Despite the countless benefits that plastics bring to society, the major blemish in recent times has been the realization of the environmental impact that improperly disposed of plastics can have. The same durability and long-lasting properties that make plastic products so attractive can become permanent hindrances when leaked into the environment.
In response to this dilemma, many innovative plastics manufacturers have sought out ways to create plastic products that can biodegrade or compost when they’ve reached the end of their use, while still remaining just as durable and versatile as traditional plastics. In today’s Sustainability Spotlight, we sat down with IEF’s Senior Technical Manager Dr. Sumita Ranganathan to take a closer look at Compostable Plastic Film.
Q: To start, can you give some general background on compostable plastics?
Dr. Ranganathan: Compostable materials degrade by biological processes to yield carbon dioxide, water, inorganic compounds, and biomass at a rate consistent with biodegradation of natural waste while leaving no visually distinguishable remnants or unacceptable levels of toxic residue. Degradation depends on factors such as temperature, time, humidity, and the presence of microbes.
Q: What allows compostable films to be composted/what makes them compostable?
SR: Compostable plastics can be bioplastics (made from renewable plant-based sources such as polylactic acid, cellulose, or starch blends). Materials like PBAT (polybutylene adipate co-terephthalate) are partially bio-based and may include a monomer that is made from fossil fuels. The molecular structure of the polymer is what makes it compostable. Most of them are polyesters with the ester linkage being susceptible to hydrolysis and further degradation by microbes.

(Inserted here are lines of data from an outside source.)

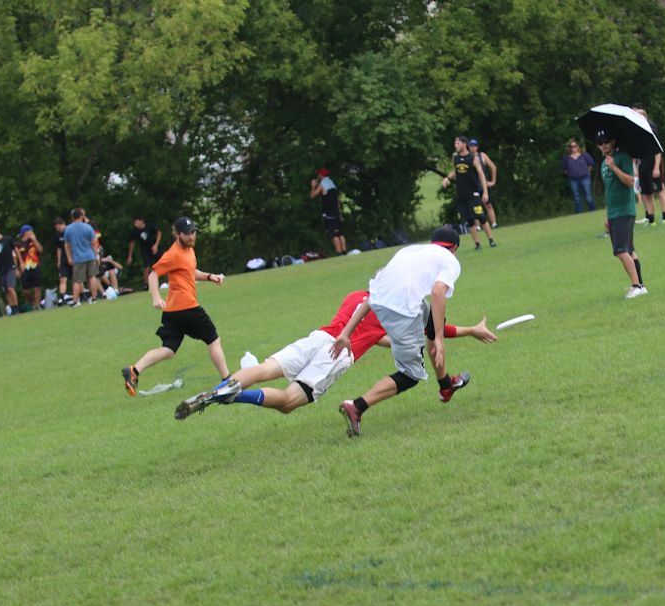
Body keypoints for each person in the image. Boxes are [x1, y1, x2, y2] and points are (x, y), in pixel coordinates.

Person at [175, 291, 496, 419]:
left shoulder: (357, 296)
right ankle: (233, 397)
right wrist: (471, 329)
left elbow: (372, 334)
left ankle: (219, 389)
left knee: (264, 368)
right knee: (287, 402)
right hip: (337, 353)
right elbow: (437, 330)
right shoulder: (395, 311)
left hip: (317, 337)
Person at [331, 225, 473, 438]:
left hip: (384, 303)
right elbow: (437, 292)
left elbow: (374, 295)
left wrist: (345, 333)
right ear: (454, 248)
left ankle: (446, 385)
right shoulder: (450, 260)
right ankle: (357, 406)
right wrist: (439, 339)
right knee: (410, 375)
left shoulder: (411, 251)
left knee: (433, 319)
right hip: (401, 311)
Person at [121, 217, 230, 397]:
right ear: (178, 234)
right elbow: (153, 275)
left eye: (193, 232)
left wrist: (210, 277)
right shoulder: (173, 254)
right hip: (187, 307)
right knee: (213, 339)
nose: (192, 236)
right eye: (187, 233)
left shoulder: (189, 250)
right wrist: (156, 297)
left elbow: (190, 271)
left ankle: (134, 370)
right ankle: (228, 381)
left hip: (173, 312)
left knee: (168, 350)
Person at [596, 129, 647, 299]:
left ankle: (636, 286)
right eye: (600, 143)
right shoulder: (603, 163)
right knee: (629, 250)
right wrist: (608, 215)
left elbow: (630, 181)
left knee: (620, 251)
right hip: (614, 212)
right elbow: (610, 191)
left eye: (606, 141)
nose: (603, 145)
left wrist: (614, 167)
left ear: (613, 142)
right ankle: (641, 285)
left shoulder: (622, 158)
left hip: (625, 211)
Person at [441, 136, 496, 250]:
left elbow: (481, 175)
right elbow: (456, 171)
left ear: (464, 144)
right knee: (469, 220)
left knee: (481, 217)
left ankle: (491, 240)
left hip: (474, 194)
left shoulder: (473, 158)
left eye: (457, 143)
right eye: (455, 143)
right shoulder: (456, 158)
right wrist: (447, 178)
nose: (455, 145)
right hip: (462, 195)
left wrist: (485, 192)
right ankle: (477, 244)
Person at [631, 104, 665, 225]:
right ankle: (651, 218)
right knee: (646, 193)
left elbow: (658, 150)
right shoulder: (636, 133)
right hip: (642, 165)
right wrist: (636, 168)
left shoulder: (651, 131)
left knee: (660, 189)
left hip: (652, 164)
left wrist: (656, 167)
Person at [63, 208, 102, 305]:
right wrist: (96, 255)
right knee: (92, 277)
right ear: (81, 216)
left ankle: (75, 301)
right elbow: (94, 242)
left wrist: (69, 257)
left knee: (77, 280)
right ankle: (94, 298)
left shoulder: (68, 229)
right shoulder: (88, 227)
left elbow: (67, 245)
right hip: (90, 255)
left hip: (78, 258)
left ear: (73, 217)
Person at [309, 168, 347, 256]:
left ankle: (339, 252)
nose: (318, 176)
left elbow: (312, 196)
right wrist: (339, 213)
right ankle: (344, 251)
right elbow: (337, 200)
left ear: (321, 175)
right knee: (340, 233)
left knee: (333, 234)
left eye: (319, 174)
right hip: (336, 212)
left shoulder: (322, 184)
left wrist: (313, 186)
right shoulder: (332, 184)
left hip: (328, 213)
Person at [0, 225, 21, 315]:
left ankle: (16, 307)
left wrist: (20, 263)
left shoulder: (7, 239)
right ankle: (12, 307)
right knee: (5, 290)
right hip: (1, 270)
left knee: (10, 288)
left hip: (10, 267)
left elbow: (16, 250)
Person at [468, 139, 499, 228]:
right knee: (475, 206)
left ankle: (494, 223)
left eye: (474, 146)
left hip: (483, 184)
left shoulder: (482, 156)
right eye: (471, 146)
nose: (472, 148)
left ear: (477, 147)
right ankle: (477, 226)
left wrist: (493, 181)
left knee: (488, 204)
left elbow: (493, 167)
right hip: (473, 185)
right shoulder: (468, 158)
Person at [561, 139, 596, 213]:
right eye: (571, 147)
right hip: (573, 179)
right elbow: (564, 168)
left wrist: (588, 171)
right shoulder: (567, 158)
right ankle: (579, 213)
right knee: (577, 197)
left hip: (585, 177)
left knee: (588, 195)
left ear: (578, 146)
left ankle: (593, 211)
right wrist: (569, 174)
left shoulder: (584, 155)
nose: (573, 148)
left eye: (575, 146)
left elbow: (591, 163)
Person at [15, 224, 44, 309]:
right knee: (25, 290)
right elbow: (15, 257)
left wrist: (35, 240)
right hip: (24, 268)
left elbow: (40, 250)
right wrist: (17, 268)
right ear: (26, 232)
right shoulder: (18, 244)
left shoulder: (33, 242)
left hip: (35, 266)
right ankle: (32, 302)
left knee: (37, 287)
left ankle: (37, 305)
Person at [127, 216, 161, 285]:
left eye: (137, 222)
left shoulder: (149, 226)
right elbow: (132, 242)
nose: (135, 225)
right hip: (145, 249)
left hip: (154, 246)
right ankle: (146, 284)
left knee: (161, 263)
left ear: (141, 221)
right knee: (147, 267)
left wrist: (156, 245)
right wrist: (130, 256)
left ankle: (168, 280)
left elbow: (159, 233)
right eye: (134, 223)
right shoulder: (135, 231)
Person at [52, 218, 72, 302]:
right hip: (63, 259)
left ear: (63, 224)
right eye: (56, 228)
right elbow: (59, 248)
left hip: (72, 257)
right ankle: (62, 296)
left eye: (59, 227)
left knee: (76, 278)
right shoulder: (58, 235)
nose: (58, 229)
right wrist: (59, 261)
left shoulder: (70, 231)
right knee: (62, 278)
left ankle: (82, 294)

Q: How does the composting process work with the film?
SR: Compostable films can be commercially compostable (aka industrial compostable) or designed to be home compostable (aka backyard compostable). Commercial composting occurs at large-scale permitted facilities which use specific composting technologies typically at higher than ambient temperatures (50-70 C) to break down. Home composting takes place in small piles or containers at someone’s home under ambient conditions (10-50 C).
Q: What makes compostable films more environmentally friendly vs. traditional non-compostable films?
SR: Non-compostable films at the end of life end up either recycled, as trash in a landfill, or as uncontrolled litter. Litter on land or in our lakes and the oceans is a major issue that is escalating. While we absolutely need to increase recycling by improving existing infrastructures, alternatives such as compostable films provide a better option than standard non-compostable films in that they can decrease the total amount of plastic in landfills, and ultimately reduce the amount of plastic leakage into the environment. Compostable films by nature would address landfill issues by degrading harmlessly back into the environment.
Q: What are some common applications of compostable films?
SR: Produce bags, trash bags to collect compostable kitchen waste, bags to collect garden compost, and fruit labels are some common applications of compostable films. IEF has also recently developed a compostable alternative to traditional cucumber film. As compostable film capabilities continue to develop and more materials become available, compostable films definitely have the potential to replace many of the traditional plastics we use today.
To provide a more environmentally-friendly alternative to traditional plastics, IEF developed their new InteGreen™ Family of Sustainable Films which includes compostable films, films made with recycled resins, and more.